Emergence of rogue DHCP server malware
In December 2008, the "Trojan.Flush.M" malware was discovered. This Trojan automatically sets up a rogue DHCP server with the goal of distributing a malicious DNS server address to unsuspecting clients. For example, when your laptop attempts to renew its DHCP lease, a Trojan.Flush.M rogue DHCP server might quickly respond with a poisoned DHCP response that includes the attacker's DNS server IP address. If your laptop accepts this information, then any time you type a new URL into your Web browser, your laptop will query the attacker's DNS server for the IP address, which corresponds to that domain name. You could type in "http://bankofamerica.com," and the attacker might respond with the address of an evil Bank of America-branded phishing site, which would then cause your browser to load a malicious webpage.
Rogue DHCP servers can also be used for intercepting and eavesdropping on communications. An infected workstation could send your laptop a fake gateway IP address, redirecting all of the laptop's outgoing traffic to an attacker's computer. The attacker could then examine that traffic for valuable data, forward the traffic on to the real gateway, or just block it and implement a denial-of-service attack.

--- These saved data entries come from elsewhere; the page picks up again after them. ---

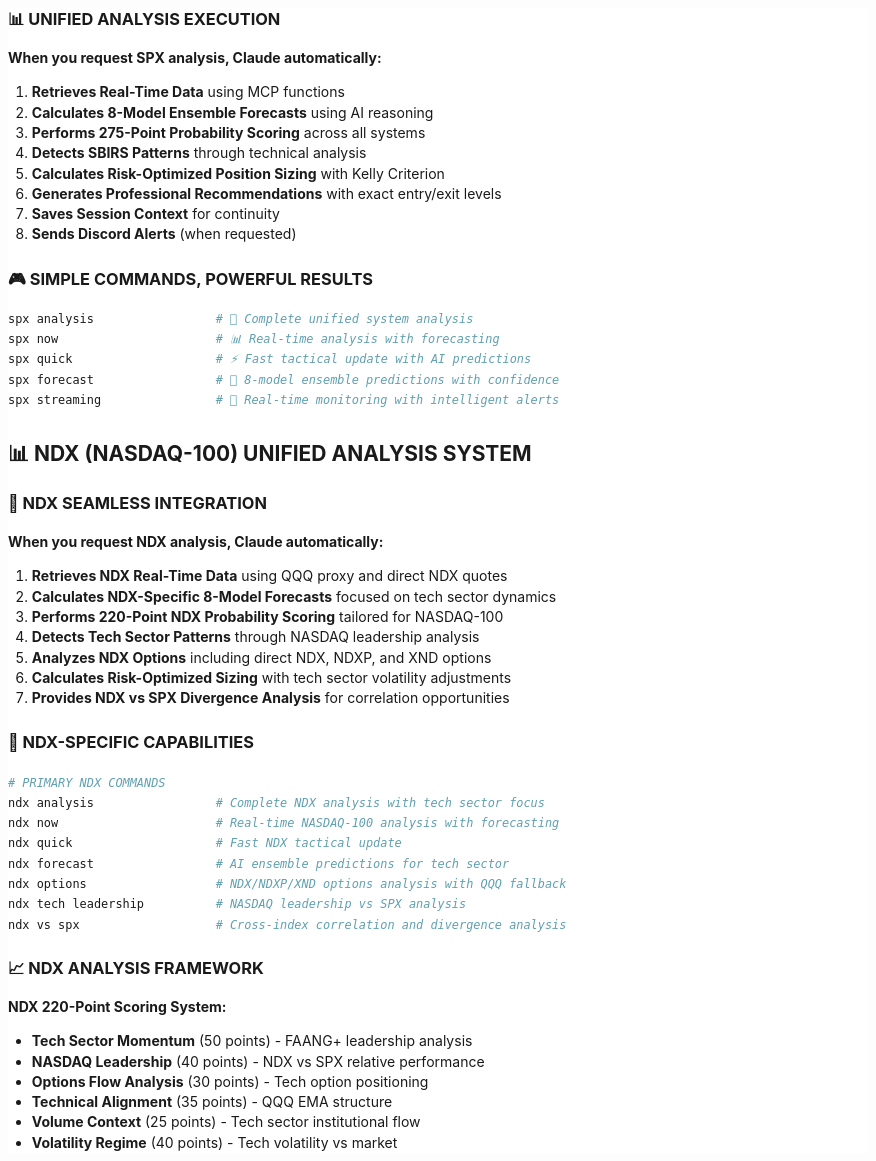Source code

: ### **📊 UNIFIED ANALYSIS EXECUTION**

**When you request SPX analysis, Claude automatically:**

1. **Retrieves Real-Time Data** using MCP functions
2. **Calculates 8-Model Ensemble Forecasts** using AI reasoning
3. **Performs 275-Point Probability Scoring** across all systems
4. **Detects SBIRS Patterns** through technical analysis
5. **Calculates Risk-Optimized Position Sizing** with Kelly Criterion
6. **Generates Professional Recommendations** with exact entry/exit levels
7. **Saves Session Context** for continuity
8. **Sends Discord Alerts** (when requested)

### **🎮 SIMPLE COMMANDS, POWERFUL RESULTS**

```bash
spx analysis                 # 🚀 Complete unified system analysis
spx now                      # 📊 Real-time analysis with forecasting
spx quick                    # ⚡ Fast tactical update with AI predictions
spx forecast                 # 🤖 8-model ensemble predictions with confidence
spx streaming                # 📡 Real-time monitoring with intelligent alerts
```

## 📊 NDX (NASDAQ-100) UNIFIED ANALYSIS SYSTEM

### **🎯 NDX SEAMLESS INTEGRATION**

**When you request NDX analysis, Claude automatically:**

1. **Retrieves NDX Real-Time Data** using QQQ proxy and direct NDX quotes
2. **Calculates NDX-Specific 8-Model Forecasts** focused on tech sector dynamics
3. **Performs 220-Point NDX Probability Scoring** tailored for NASDAQ-100
4. **Detects Tech Sector Patterns** through NASDAQ leadership analysis
5. **Analyzes NDX Options** including direct NDX, NDXP, and XND options
6. **Calculates Risk-Optimized Sizing** with tech sector volatility adjustments
7. **Provides NDX vs SPX Divergence Analysis** for correlation opportunities

### **🤖 NDX-SPECIFIC CAPABILITIES**

```bash
# PRIMARY NDX COMMANDS
ndx analysis                 # Complete NDX analysis with tech sector focus
ndx now                      # Real-time NASDAQ-100 analysis with forecasting
ndx quick                    # Fast NDX tactical update
ndx forecast                 # AI ensemble predictions for tech sector
ndx options                  # NDX/NDXP/XND options analysis with QQQ fallback
ndx tech leadership          # NASDAQ leadership vs SPX analysis
ndx vs spx                   # Cross-index correlation and divergence analysis
```

### **📈 NDX ANALYSIS FRAMEWORK**

**NDX 220-Point Scoring System:**
- **Tech Sector Momentum** (50 points) - FAANG+ leadership analysis
- **NASDAQ Leadership** (40 points) - NDX vs SPX relative performance
- **Options Flow Analysis** (30 points) - Tech option positioning
- **Technical Alignment** (35 points) - QQQ EMA structure
- **Volume Context** (25 points) - Tech sector institutional flow
- **Volatility Regime** (40 points) - Tech volatility vs market

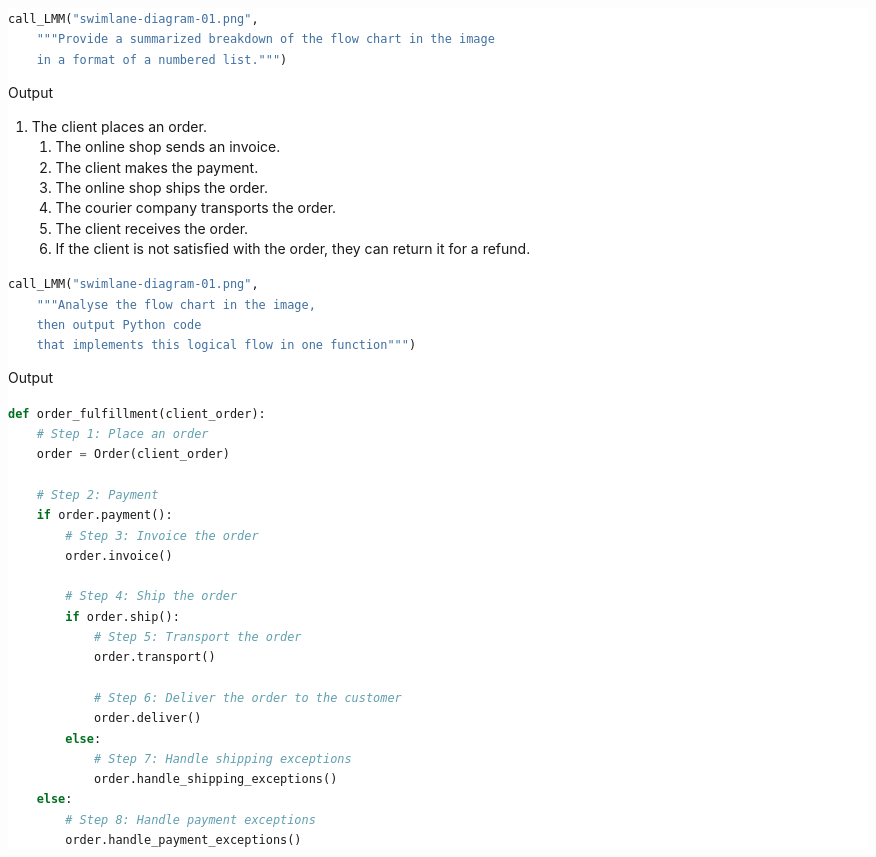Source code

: 



```py
call_LMM("swimlane-diagram-01.png", 
    """Provide a summarized breakdown of the flow chart in the image
    in a format of a numbered list.""")
```





Output

1. The client places an order.
   1. The online shop sends an invoice.
   2. The client makes the payment.
   3. The online shop ships the order.
   4. The courier company transports the order.
   5. The client receives the order.
   6. If the client is not satisfied with the order, they can return it for a refund.







```py
call_LMM("swimlane-diagram-01.png", 
    """Analyse the flow chart in the image,
    then output Python code
    that implements this logical flow in one function""")
```

Output

```python
def order_fulfillment(client_order):
    # Step 1: Place an order
    order = Order(client_order)

    # Step 2: Payment
    if order.payment():
        # Step 3: Invoice the order
        order.invoice()

        # Step 4: Ship the order
        if order.ship():
            # Step 5: Transport the order
            order.transport()

            # Step 6: Deliver the order to the customer
            order.deliver()
        else:
            # Step 7: Handle shipping exceptions
            order.handle_shipping_exceptions()
    else:
        # Step 8: Handle payment exceptions
        order.handle_payment_exceptions()
```
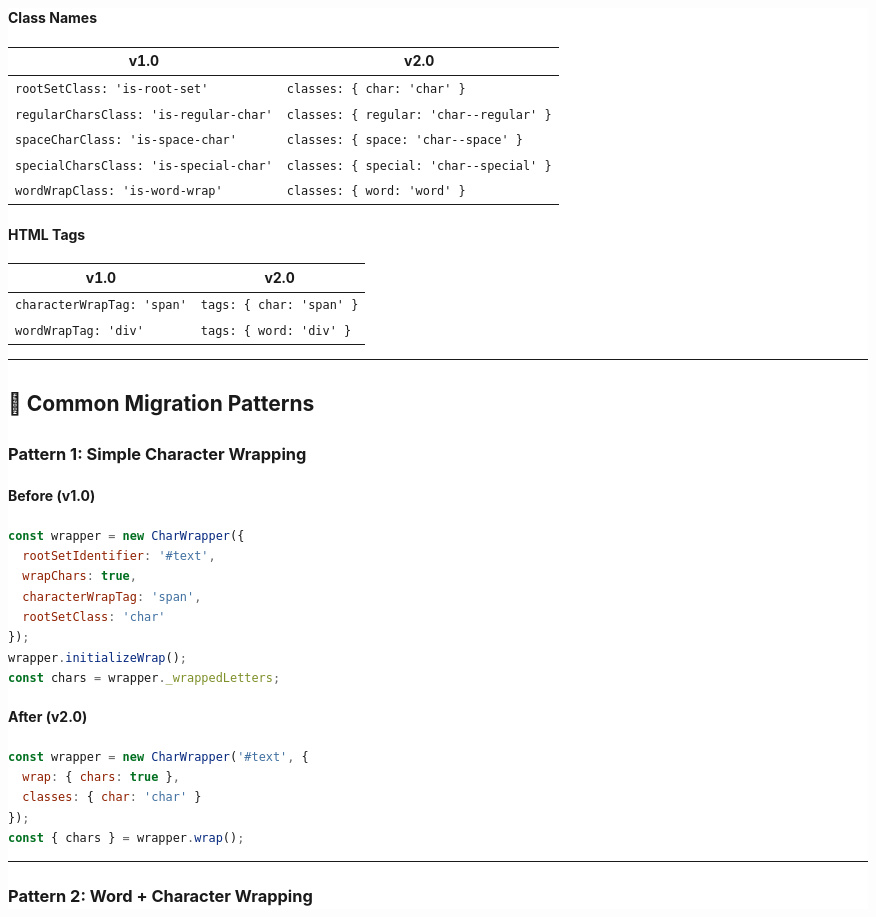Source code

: #### Class Names

| v1.0 | v2.0 |
|------|------|
| `rootSetClass: 'is-root-set'` | `classes: { char: 'char' }` |
| `regularCharsClass: 'is-regular-char'` | `classes: { regular: 'char--regular' }` |
| `spaceCharClass: 'is-space-char'` | `classes: { space: 'char--space' }` |
| `specialCharsClass: 'is-special-char'` | `classes: { special: 'char--special' }` |
| `wordWrapClass: 'is-word-wrap'` | `classes: { word: 'word' }` |

#### HTML Tags

| v1.0 | v2.0 |
|------|------|
| `characterWrapTag: 'span'` | `tags: { char: 'span' }` |
| `wordWrapTag: 'div'` | `tags: { word: 'div' }` |

---

## 🔄 Common Migration Patterns

### Pattern 1: Simple Character Wrapping

#### Before (v1.0)
```javascript
const wrapper = new CharWrapper({
  rootSetIdentifier: '#text',
  wrapChars: true,
  characterWrapTag: 'span',
  rootSetClass: 'char'
});
wrapper.initializeWrap();
const chars = wrapper._wrappedLetters;
```

#### After (v2.0)
```javascript
const wrapper = new CharWrapper('#text', {
  wrap: { chars: true },
  classes: { char: 'char' }
});
const { chars } = wrapper.wrap();
```

---

### Pattern 2: Word + Character Wrapping
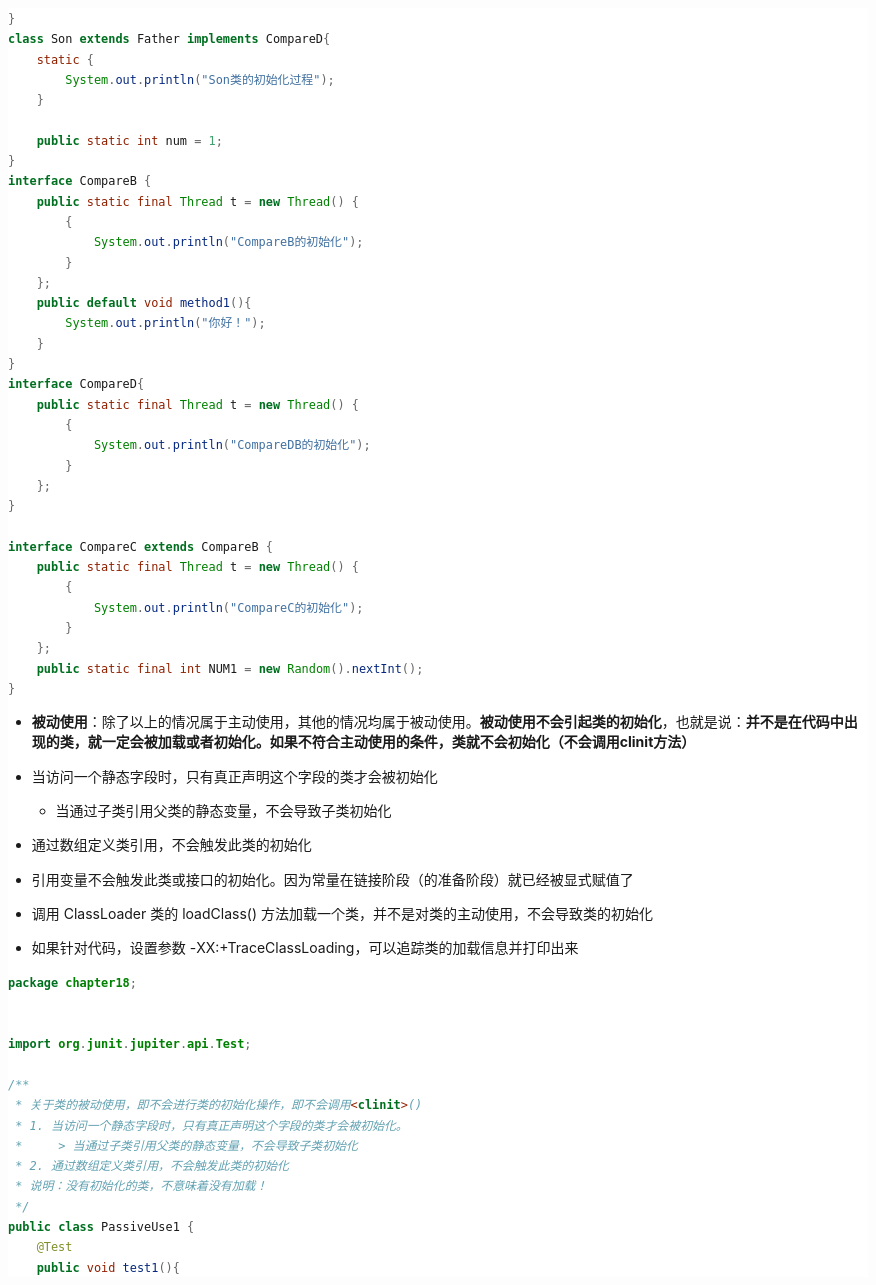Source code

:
 ```java
}
class Son extends Father implements CompareD{
    static {
        System.out.println("Son类的初始化过程");
    }

    public static int num = 1;
}
interface CompareB {
    public static final Thread t = new Thread() {
        {
            System.out.println("CompareB的初始化");
        }
    };
    public default void method1(){
        System.out.println("你好！");
    }
}
interface CompareD{
    public static final Thread t = new Thread() {
        {
            System.out.println("CompareDB的初始化");
        }
    };
}

interface CompareC extends CompareB {
    public static final Thread t = new Thread() {
        {
            System.out.println("CompareC的初始化");
        }
    };
    public static final int NUM1 = new Random().nextInt();
}
```



- **被动使用**：除了以上的情况属于主动使用，其他的情况均属于被动使用。**被动使用不会引起类的初始化**，也就是说：**并不是在代码中出现的类，就一定会被加载或者初始化。如果不符合主动使用的条件，类就不会初始化（不会调用clinit方法）**
- 当访问一个静态字段时，只有真正声明这个字段的类才会被初始化
  
  - 当通过子类引用父类的静态变量，不会导致子类初始化
  
- 通过数组定义类引用，不会触发此类的初始化
  
- 引用变量不会触发此类或接口的初始化。因为常量在链接阶段（的准备阶段）就已经被显式赋值了
  
- 调用 ClassLoader 类的 loadClass() 方法加载一个类，并不是对类的主动使用，不会导致类的初始化
- 如果针对代码，设置参数 -XX:+TraceClassLoading，可以追踪类的加载信息并打印出来

```java
package chapter18;


import org.junit.jupiter.api.Test;

/**
 * 关于类的被动使用，即不会进行类的初始化操作，即不会调用<clinit>()
 * 1. 当访问一个静态字段时，只有真正声明这个字段的类才会被初始化。
 *     > 当通过子类引用父类的静态变量，不会导致子类初始化
 * 2. 通过数组定义类引用，不会触发此类的初始化
 * 说明：没有初始化的类，不意味着没有加载！
 */
public class PassiveUse1 {
    @Test
    public void test1(){
```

This might sound complicated, but with 16 years of development, DHCP attack tools are fairly mature. Using Ettercap, anyone can point-and-click their way to conducting a DHCP man-in-the-middle attack. Furthermore, a single infected workstation can compromise an entire subnet's traffic, without any user realizing.
How to thwart rogue DHCP server malware attacks
Fortunately, over the years effective defense tools have emerged. Multiple network switch vendors offer built-in "DHCP snooping" capabilities, which block untrusted DHCP server traffic at the switch. "DHCP snooping" equipment also tracks MAC addresses, IP address assignments and corresponding ports, ensuring only legitimate combinations are allowed to communicate.
You can scan your network for rogue DHCP servers using tools such as DHCP Sentry, Roadkil.net's DHCP Find, Dhcploc.exe or dhcp_probe. Some DHCP server-scanning tools have built-in email and IM alerting capabilities, so they can alert system administrators as soon as a potential rogue DHCP server is detected. Network intrusion detection systems can also be configured to alert on potential rogue DHCP server traffic.
Appropriate network segmentation will help keep rogue DHCP servers contained. That way, even if the malware infects a single segment and spoofs DHCP, the damage will be limited. Finally, it's a good idea to monitor your internal network for evidence of client misconfiguration, such as unexpected DNS traffic to suspicious addresses. As we've seen with Trojan.Flush.M, incorrect DNS settings can be symptomatic of a rogue DHCP server.
Rogue DHCP server malware is a new twist on an old concept. The good news is that effective threat mitigation strategies exist; the bad news is that many organizations haven't bothered to deploy them yet. Segment your network carefully, configure DHCP snooping if your infrastructure supports it, monitor your internal network traffic, and respond promptly to suspicious activity. As always, the best strategy is defense in depth.